Compiti assegnati —
• a. Nel testo sulle trivelle in Puglia, trasforma in un elenco puntato il paragrafo che inizia con «La Puglia chiama, l’Europa risponde» e conservane i fatti principali.
• b. Ricopia identiche le righe delle voci: comincia dalla riga che contiene "phylum: Arthropoda" e fermati dopo la riga che contiene "scientific name: Pachydiplax longipennis".

Trivelle, cosa succede in Puglia?

La Puglia chiama, l’Europa risponde. Nel gennaio scorso, 40 eurodeputati avevano promosso un’interrogazione per chiedere di “riesaminare urgentemente gli aspetti legislativi per vietare ricerche offshore nelle zone turistiche e a forte vocazione peschereccia”, e portando così in Commissione la protesta di enti e cittadini pugliesi contro le trivelle nell’Adriatico. Secondo i firmatari, le tecniche utilizzate in fase di prospezione sono dannose, e va verificata la conformità delle operazioni offshore alle direttive europee per la salvaguardia ambientale. La risposta di Bruxelles è arrivata proprio in questi giorni dalla penna del Commissario all’ambiente Janez Potočnik: l’Ue, nel rispetto dell’autonomia dei singoli Stati, promette vigilanza e sanzioni nel caso di mancato rispetto della normativa europea in tema di valutazione dell’impatto ambientale.

Sebbene il Decreto liberalizzazioni, diventato legge, non contenga più le cosiddette norme “sblocca trivelle”, la corsa all’oro nero nei nostri fondali non si ferma. Anzi, il governo sembra puntare su questo modello di sviluppo e entro sei mesi emanerà un nuovo decreto “al fine di favorire nuovi investimenti di ricerca e sviluppo delle risorse energetiche nazionali strategiche di idrocarburi” (art. 16). Stando ai dati del Ministero dello sviluppo economico sono 66 le concessioni di coltivazione in mare, per un totale di quasi 9 mila kmq, e 25 i permessi di ricerca rilasciati per quasi 12 mila kmq. In più, altre 43 istanze di ricerca sono già in fase decisoria e di Valutazione di impatto ambientale (Via), concentrate soprattutto nel basso Adriatico e nel canale di Sicilia (vedi Galileo: Trivelle nel fu Santuario marino), in tratti di mare di particolare pregio naturalistico e ambientale.

Dati da elaborare —

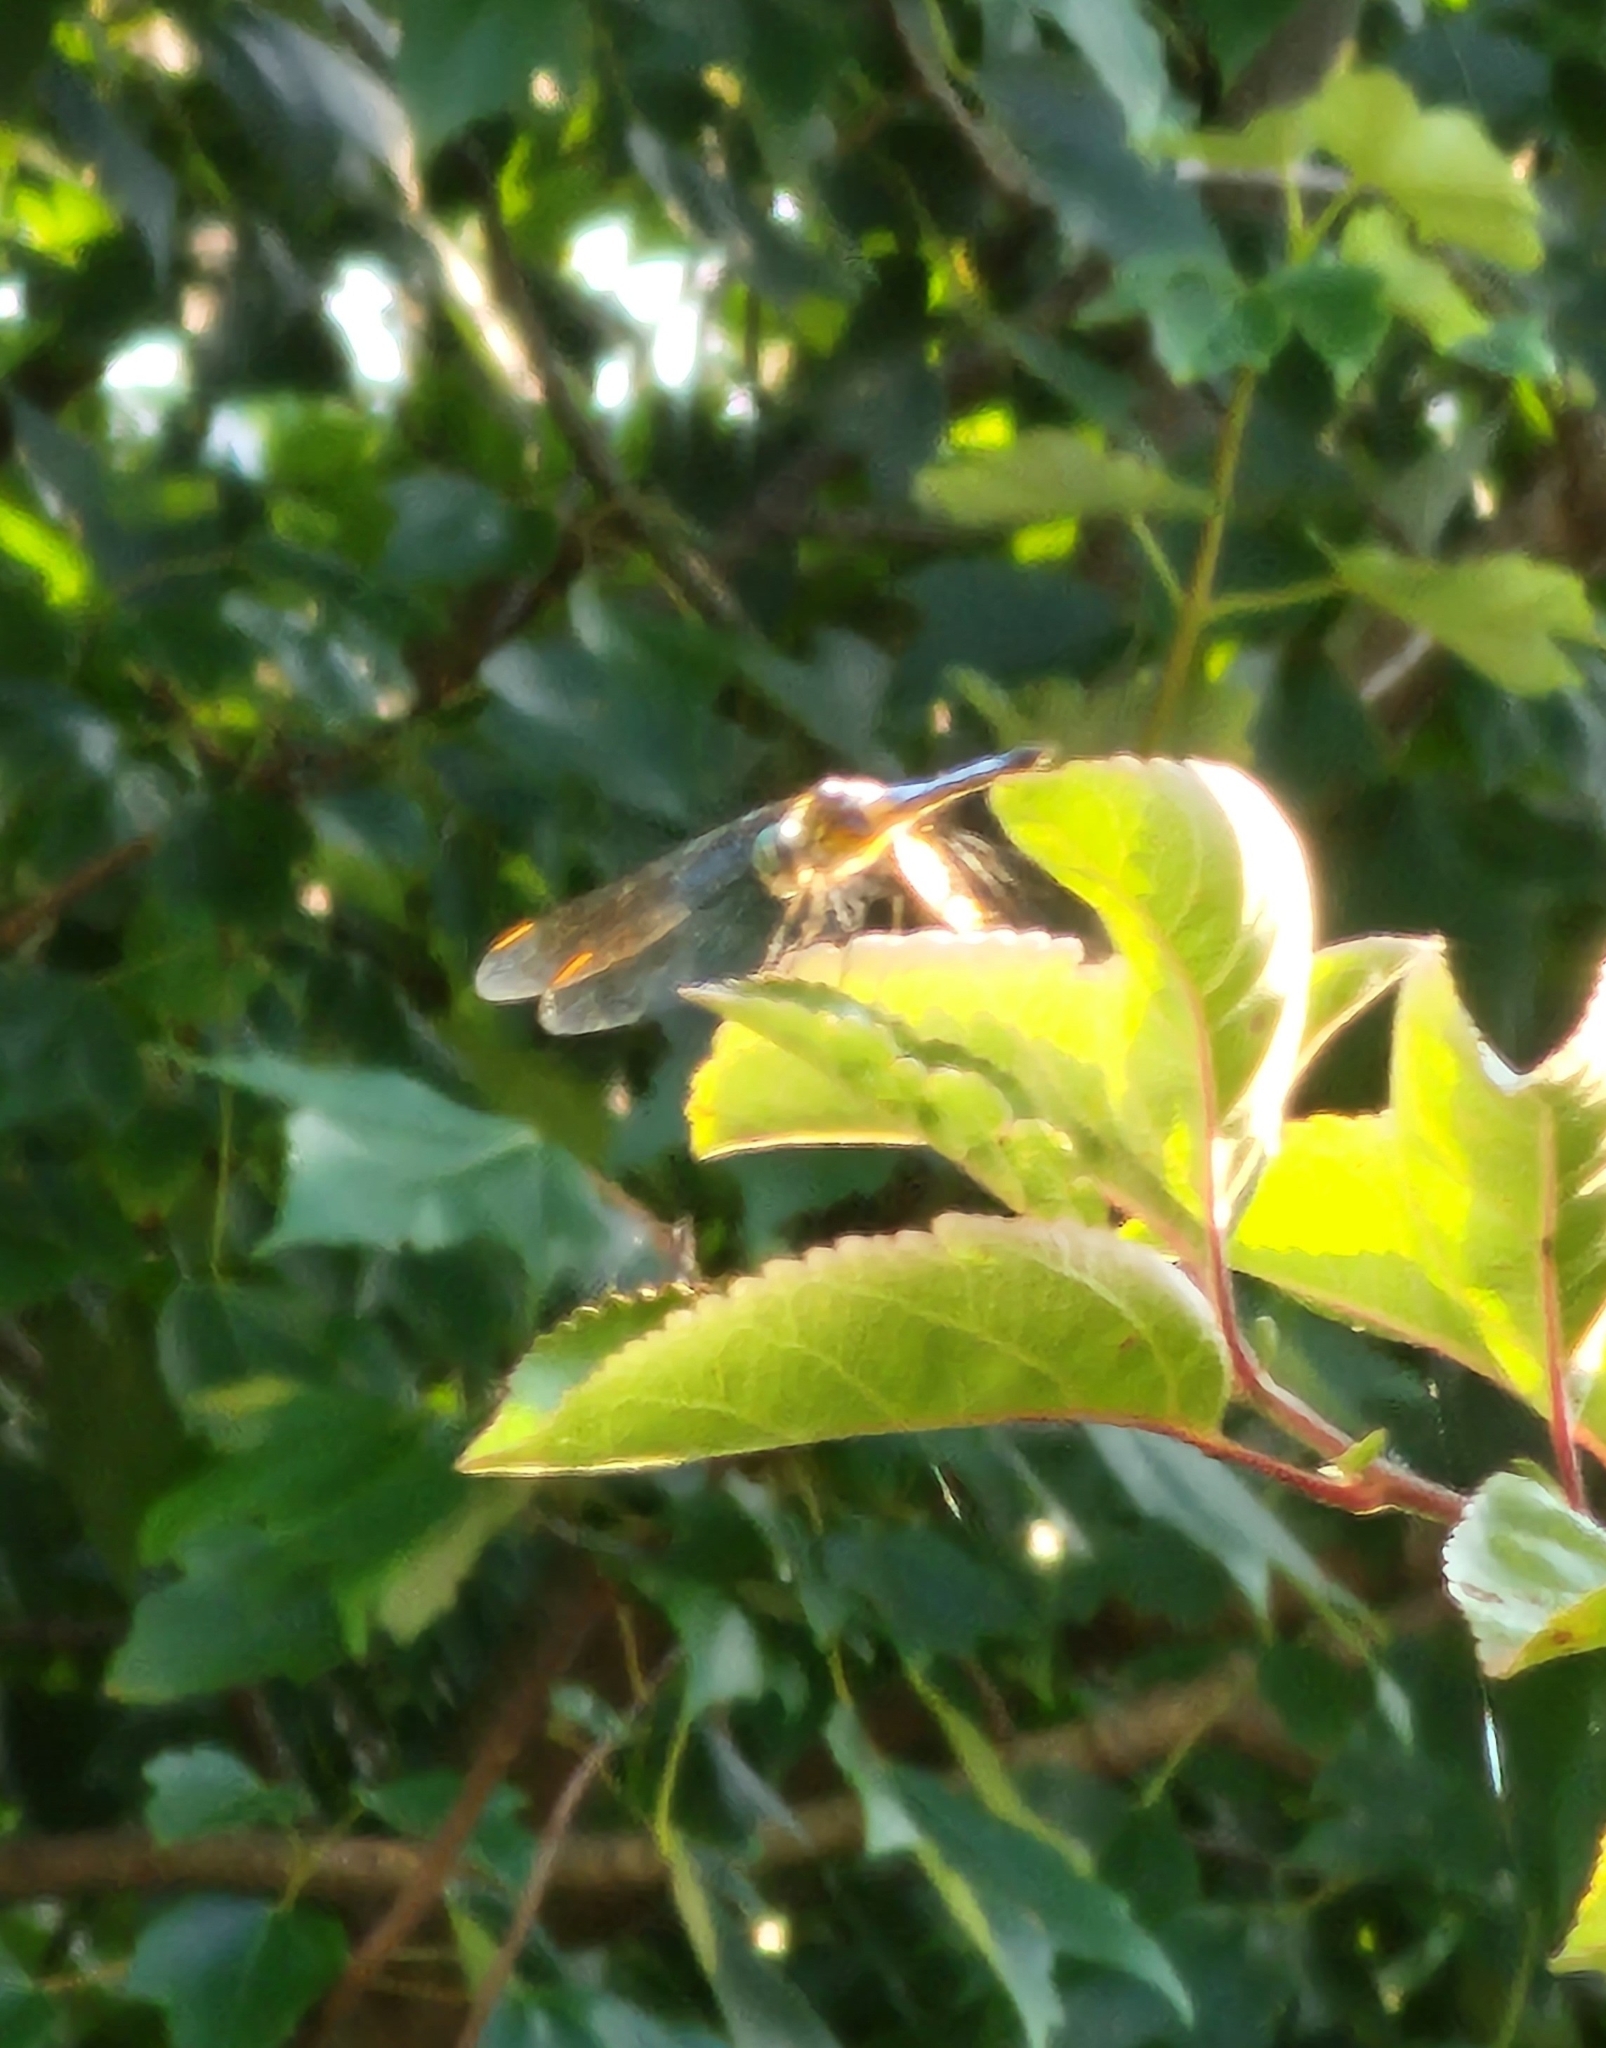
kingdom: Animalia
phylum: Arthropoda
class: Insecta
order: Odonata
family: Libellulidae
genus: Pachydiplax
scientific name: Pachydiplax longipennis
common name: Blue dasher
--
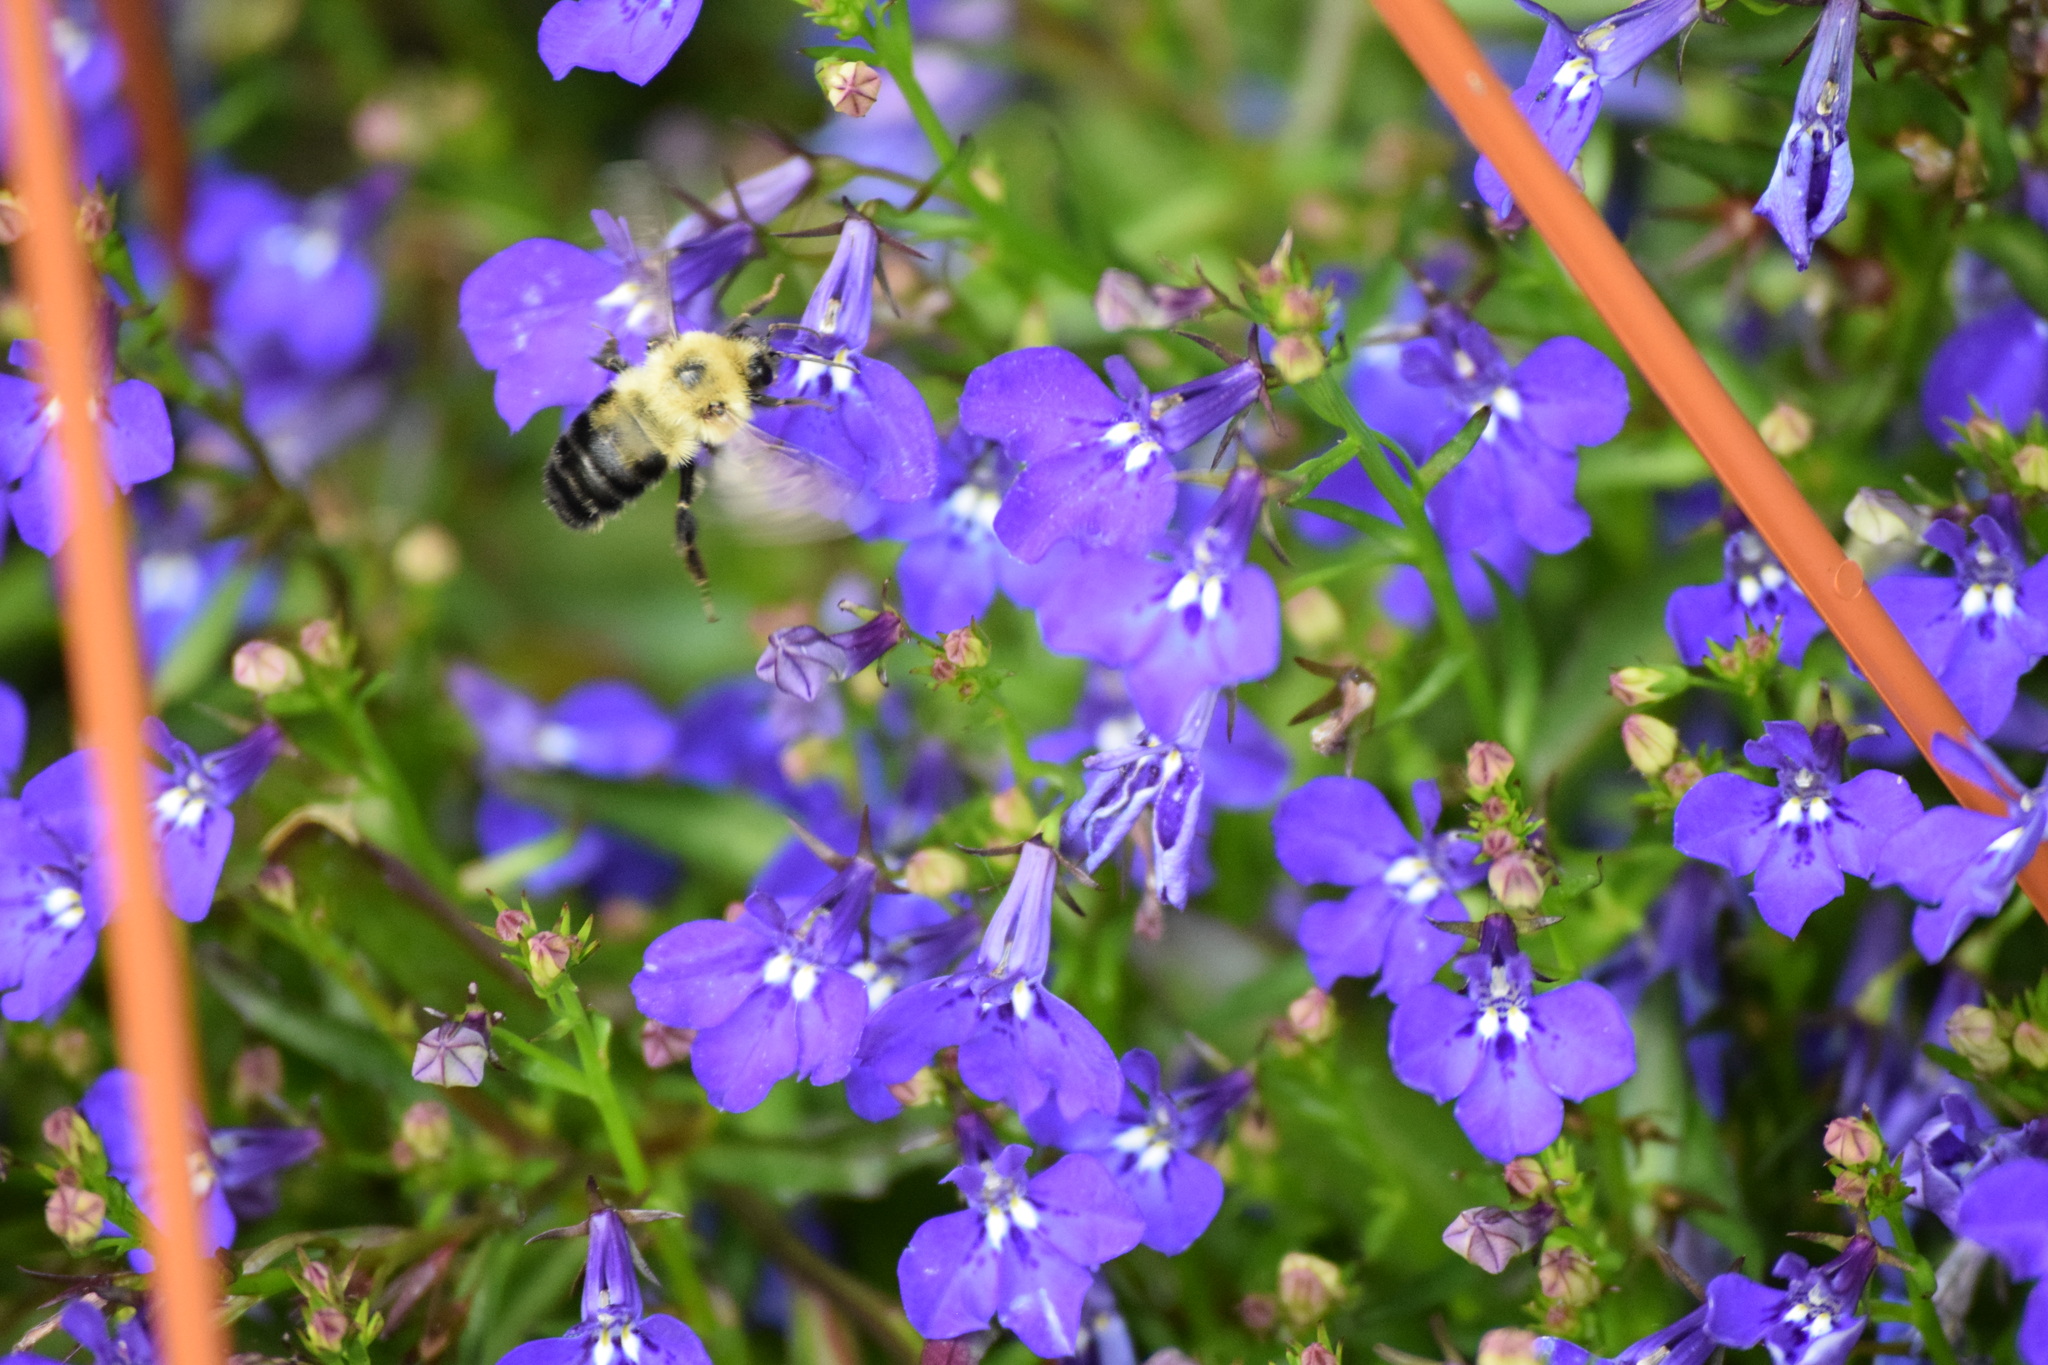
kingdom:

Risposte ai compiti —
• a.
- Nel gennaio scorso 40 eurodeputati hanno promosso un’interrogazione. Chiedevano di riesaminare con urgenza gli aspetti legislativi per vietare le ricerche offshore nelle zone turistiche e a forte vocazione peschereccia.
- L’iniziativa ha portato in Commissione la protesta di enti e cittadini pugliesi contro le trivelle nell’Adriatico.
- Secondo i firmatari, le tecniche usate nella prospezione sono dannose. Va inoltre verificata la conformità delle operazioni offshore alle direttive europee per la salvaguardia ambientale.
- La risposta è arrivata in questi giorni dal Commissario all’ambiente Janez Potočnik. L’Ue, nel rispetto dell’autonomia dei singoli Stati, promette vigilanza. Promette anche sanzioni se non viene rispettata la normativa europea sulla valutazione dell’impatto ambientale.

• b.
phylum: Arthropoda
class: Insecta
order: Odonata
family: Libellulidae
genus: Pachydiplax
scientific name: Pachydiplax longipennis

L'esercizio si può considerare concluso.